Scraping PDFs

A nice feature of Evernote is that it scrapes PDFs you upload in order to make them searchable. Magpie has that ability as well, if you use the magpie util pdf_scraper.py.

Configuration

pdf_scraper.py has a config file, like magpie and email_notes.py, and it lives in the same place as the other config files. It only has two options to configure:

  • repo: This is (presumably) the same value you specified in the magpie config.
  • default_notebook: If you run pdf_scraper.py on a PDF outside of your magpie repo, the plaintext output will be written to this notebook inside the magpie repo, rather than wherever the PDF lives

Scraping

Using pdf_scraper.py should be fairly straightforward. After configuration, simply run pdf_scraper.py /path/to/pdf1.pdf /another/path/pdf2.pdf etc.pdf.
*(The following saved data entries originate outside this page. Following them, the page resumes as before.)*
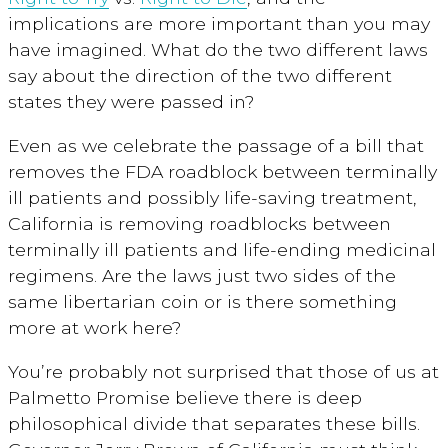
implications are more important than you may
have imagined. What do the two different laws
say about the direction of the two different
states they were passed in?
Even as we celebrate the passage of a bill that
removes the FDA roadblock between terminally
ill patients and possibly life-saving treatment,
California is removing roadblocks between
terminally ill patients and life-ending medicinal
regimens. Are the laws just two sides of the
same libertarian coin or is there something
more at work here?
You’re probably not surprised that those of us at
Palmetto Promise believe there is deep
philosophical divide that separates these bills.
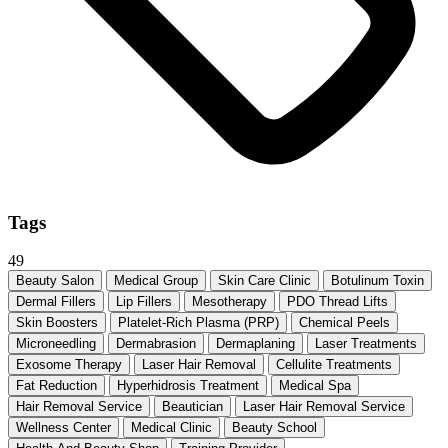
Tags
49
Beauty Salon
Medical Group
Skin Care Clinic
Botulinum Toxin
Dermal Fillers
Lip Fillers
Mesotherapy
PDO Thread Lifts
Skin Boosters
Platelet-Rich Plasma (PRP)
Chemical Peels
Microneedling
Dermabrasion
Dermaplaning
Laser Treatments
Exosome Therapy
Laser Hair Removal
Cellulite Treatments
Fat Reduction
Hyperhidrosis Treatment
Medical Spa
Hair Removal Service
Beautician
Laser Hair Removal Service
Wellness Center
Medical Clinic
Beauty School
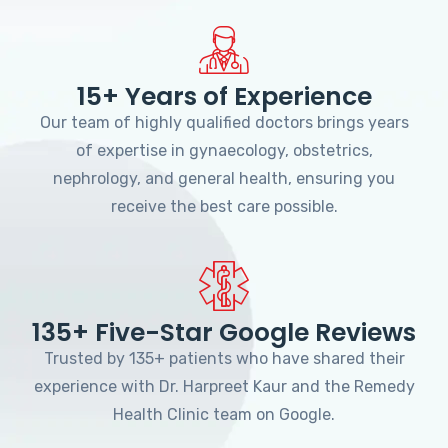
15+ Years of Experience
Our team of highly qualified doctors brings years
of expertise in gynaecology, obstetrics,
nephrology, and general health, ensuring you
receive the best care possible.
135+ Five-Star Google Reviews
Trusted by 135+ patients who have shared their
experience with Dr. Harpreet Kaur and the Remedy
Health Clinic team on Google.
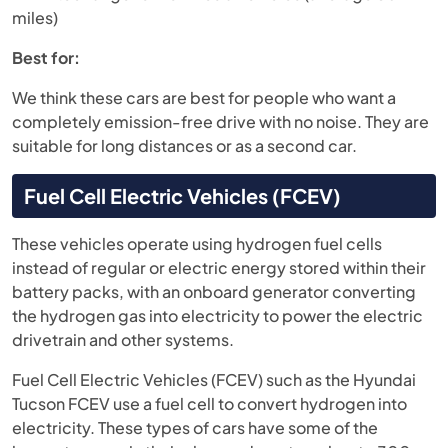
miles)
Best for:
We think these cars are best for people who want a
completely emission-free drive with no noise. They are
suitable for long distances or as a second car.
Fuel Cell Electric Vehicles (FCEV)
These vehicles operate using hydrogen fuel cells
instead of regular or electric energy stored within their
battery packs, with an onboard generator converting
the hydrogen gas into electricity to power the electric
drivetrain and other systems.
Fuel Cell Electric Vehicles (FCEV) such as the Hyundai
Tucson FCEV use a fuel cell to convert hydrogen into
electricity. These types of cars have some of the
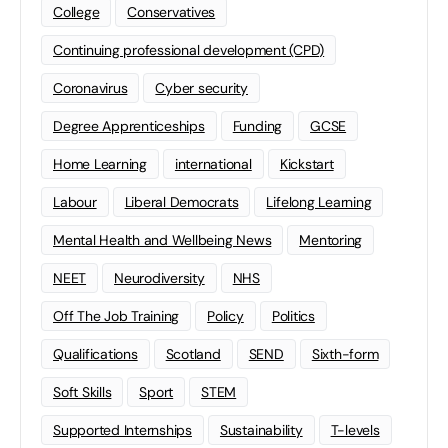
College
Conservatives
Continuing professional development (CPD)
Coronavirus
Cyber security
Degree Apprenticeships
Funding
GCSE
Home Learning
international
Kickstart
Labour
Liberal Democrats
Lifelong Learning
Mental Health and Wellbeing News
Mentoring
NEET
Neurodiversity
NHS
Off The Job Training
Policy
Politics
Qualifications
Scotland
SEND
Sixth-form
Soft Skills
Sport
STEM
Supported Internships
Sustainability
T-levels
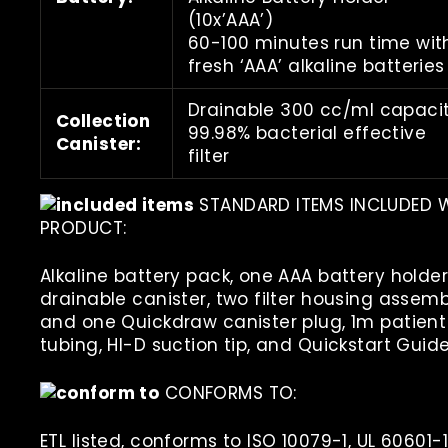
(10x’AAA’)
60-100 minutes run time wit
fresh ‘AAA’ alkaline batteries
Drainable 300 cc/ml capacit
Collection
99.98% bacterial effective
Canister:
filter
STANDARD ITEMS INCLUDED 
PRODUCT:
Alkaline battery pack, one AAA battery holder
drainable canister, two filter housing assemb
and one Quickdraw canister plug, 1m patient
tubing, HI-D suction tip, and Quickstart Guide
CONFORMS TO:
ETL listed, conforms to ISO 10079-1, UL 60601-1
The scraper will run against each of the files passed as command line arguments. If the PDFs were inside the configured magpie repo, then the output files will be stored in the same location as the original PDF, and then name will be identical, except the filename will have a leading period. For example, if the PDF was /path/to/file.pdf then the plaintext output from the scraper would be stored in /path/to/.file.pdf. If the PDF is not already in the configured repo, then the file will still start with ”.”, and will be saved to the default_notebook from the config file.

Ugly Output

The odds are pretty good that the output of pdf_scraper.py will be ugly. That’s the best I could do for now. The purpose of this functionality is primarily to allow for searching the PDFs, not necessarily to read their contents in the web application. However, once the plaintext version exists in magpie, you can edit it in the web application just like any other note, and it will not impact the PDF. This means if you want to make the note readable and clean it up, you can.